Input
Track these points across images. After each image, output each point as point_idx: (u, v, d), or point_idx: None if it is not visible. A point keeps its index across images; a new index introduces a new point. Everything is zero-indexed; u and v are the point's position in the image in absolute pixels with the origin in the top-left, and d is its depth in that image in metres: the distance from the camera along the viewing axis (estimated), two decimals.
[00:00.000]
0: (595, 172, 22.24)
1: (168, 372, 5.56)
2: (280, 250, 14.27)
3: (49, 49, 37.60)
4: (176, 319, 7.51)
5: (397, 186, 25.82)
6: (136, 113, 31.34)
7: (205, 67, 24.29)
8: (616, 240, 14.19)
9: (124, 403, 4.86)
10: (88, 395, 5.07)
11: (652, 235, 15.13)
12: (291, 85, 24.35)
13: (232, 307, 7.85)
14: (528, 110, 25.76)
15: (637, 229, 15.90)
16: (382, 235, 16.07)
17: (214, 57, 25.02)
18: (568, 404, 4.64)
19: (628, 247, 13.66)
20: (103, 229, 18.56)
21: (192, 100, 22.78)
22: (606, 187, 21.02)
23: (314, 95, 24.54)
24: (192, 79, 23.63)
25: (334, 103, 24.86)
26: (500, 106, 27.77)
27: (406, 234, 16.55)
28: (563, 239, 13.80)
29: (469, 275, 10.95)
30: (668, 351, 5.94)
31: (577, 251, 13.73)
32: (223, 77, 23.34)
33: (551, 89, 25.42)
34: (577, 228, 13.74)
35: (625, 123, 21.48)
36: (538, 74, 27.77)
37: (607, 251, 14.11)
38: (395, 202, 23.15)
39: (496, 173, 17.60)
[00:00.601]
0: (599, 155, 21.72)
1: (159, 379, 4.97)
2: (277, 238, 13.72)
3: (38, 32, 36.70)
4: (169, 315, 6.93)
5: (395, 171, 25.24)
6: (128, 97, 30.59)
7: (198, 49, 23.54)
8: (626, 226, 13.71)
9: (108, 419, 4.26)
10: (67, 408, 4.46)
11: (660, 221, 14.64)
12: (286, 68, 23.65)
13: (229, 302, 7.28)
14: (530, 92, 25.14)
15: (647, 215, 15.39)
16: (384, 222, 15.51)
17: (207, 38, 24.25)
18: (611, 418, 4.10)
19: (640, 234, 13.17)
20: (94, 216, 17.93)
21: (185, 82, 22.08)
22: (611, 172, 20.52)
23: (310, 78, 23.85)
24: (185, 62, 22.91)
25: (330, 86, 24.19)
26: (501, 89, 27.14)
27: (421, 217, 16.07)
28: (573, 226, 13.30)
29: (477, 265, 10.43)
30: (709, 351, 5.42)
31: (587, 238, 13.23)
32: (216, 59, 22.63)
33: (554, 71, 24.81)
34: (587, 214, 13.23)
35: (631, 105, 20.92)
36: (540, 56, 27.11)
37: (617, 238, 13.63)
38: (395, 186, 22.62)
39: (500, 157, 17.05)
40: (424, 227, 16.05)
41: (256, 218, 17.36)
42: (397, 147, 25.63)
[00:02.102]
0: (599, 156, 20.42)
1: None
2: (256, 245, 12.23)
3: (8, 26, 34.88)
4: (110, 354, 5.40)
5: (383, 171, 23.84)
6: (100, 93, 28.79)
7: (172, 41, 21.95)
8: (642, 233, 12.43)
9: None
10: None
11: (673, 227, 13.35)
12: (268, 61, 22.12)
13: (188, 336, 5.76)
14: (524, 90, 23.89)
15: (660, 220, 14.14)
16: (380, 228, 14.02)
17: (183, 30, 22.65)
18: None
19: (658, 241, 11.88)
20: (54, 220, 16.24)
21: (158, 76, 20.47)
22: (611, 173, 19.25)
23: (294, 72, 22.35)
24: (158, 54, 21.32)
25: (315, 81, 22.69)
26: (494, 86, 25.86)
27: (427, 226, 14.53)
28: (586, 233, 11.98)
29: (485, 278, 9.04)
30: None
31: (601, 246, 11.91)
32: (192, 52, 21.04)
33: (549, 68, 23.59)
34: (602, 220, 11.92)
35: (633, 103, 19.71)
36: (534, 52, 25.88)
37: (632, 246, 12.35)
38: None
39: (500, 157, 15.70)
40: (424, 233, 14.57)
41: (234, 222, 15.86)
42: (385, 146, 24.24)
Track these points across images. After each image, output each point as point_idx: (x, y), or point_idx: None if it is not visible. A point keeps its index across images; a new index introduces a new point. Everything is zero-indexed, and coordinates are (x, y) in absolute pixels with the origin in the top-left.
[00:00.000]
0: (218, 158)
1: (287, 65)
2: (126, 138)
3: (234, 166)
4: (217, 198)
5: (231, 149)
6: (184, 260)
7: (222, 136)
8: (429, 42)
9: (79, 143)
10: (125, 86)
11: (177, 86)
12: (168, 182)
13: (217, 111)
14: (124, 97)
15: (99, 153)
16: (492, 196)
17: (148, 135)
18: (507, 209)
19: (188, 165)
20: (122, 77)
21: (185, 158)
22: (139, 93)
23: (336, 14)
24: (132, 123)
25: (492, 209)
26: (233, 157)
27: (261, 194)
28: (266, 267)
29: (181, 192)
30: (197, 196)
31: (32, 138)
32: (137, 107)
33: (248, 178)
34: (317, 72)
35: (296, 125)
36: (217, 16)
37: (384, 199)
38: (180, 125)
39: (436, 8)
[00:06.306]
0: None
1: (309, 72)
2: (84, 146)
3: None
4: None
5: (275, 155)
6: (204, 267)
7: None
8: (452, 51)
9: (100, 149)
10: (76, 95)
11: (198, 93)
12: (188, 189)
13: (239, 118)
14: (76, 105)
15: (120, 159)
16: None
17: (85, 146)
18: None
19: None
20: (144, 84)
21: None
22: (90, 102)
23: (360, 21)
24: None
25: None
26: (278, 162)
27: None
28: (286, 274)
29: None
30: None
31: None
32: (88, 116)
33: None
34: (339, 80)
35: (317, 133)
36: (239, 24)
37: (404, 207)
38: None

Exercise prompt
Look for the line with "[00:06.306]" in the records above. Repeat it and each line after it exactly.

Answer to this task
[00:06.306]
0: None
1: (309, 72)
2: (84, 146)
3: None
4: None
5: (275, 155)
6: (204, 267)
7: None
8: (452, 51)
9: (100, 149)
10: (76, 95)
11: (198, 93)
12: (188, 189)
13: (239, 118)
14: (76, 105)
15: (120, 159)
16: None
17: (85, 146)
18: None
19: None
20: (144, 84)
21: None
22: (90, 102)
23: (360, 21)
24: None
25: None
26: (278, 162)
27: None
28: (286, 274)
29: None
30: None
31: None
32: (88, 116)
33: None
34: (339, 80)
35: (317, 133)
36: (239, 24)
37: (404, 207)
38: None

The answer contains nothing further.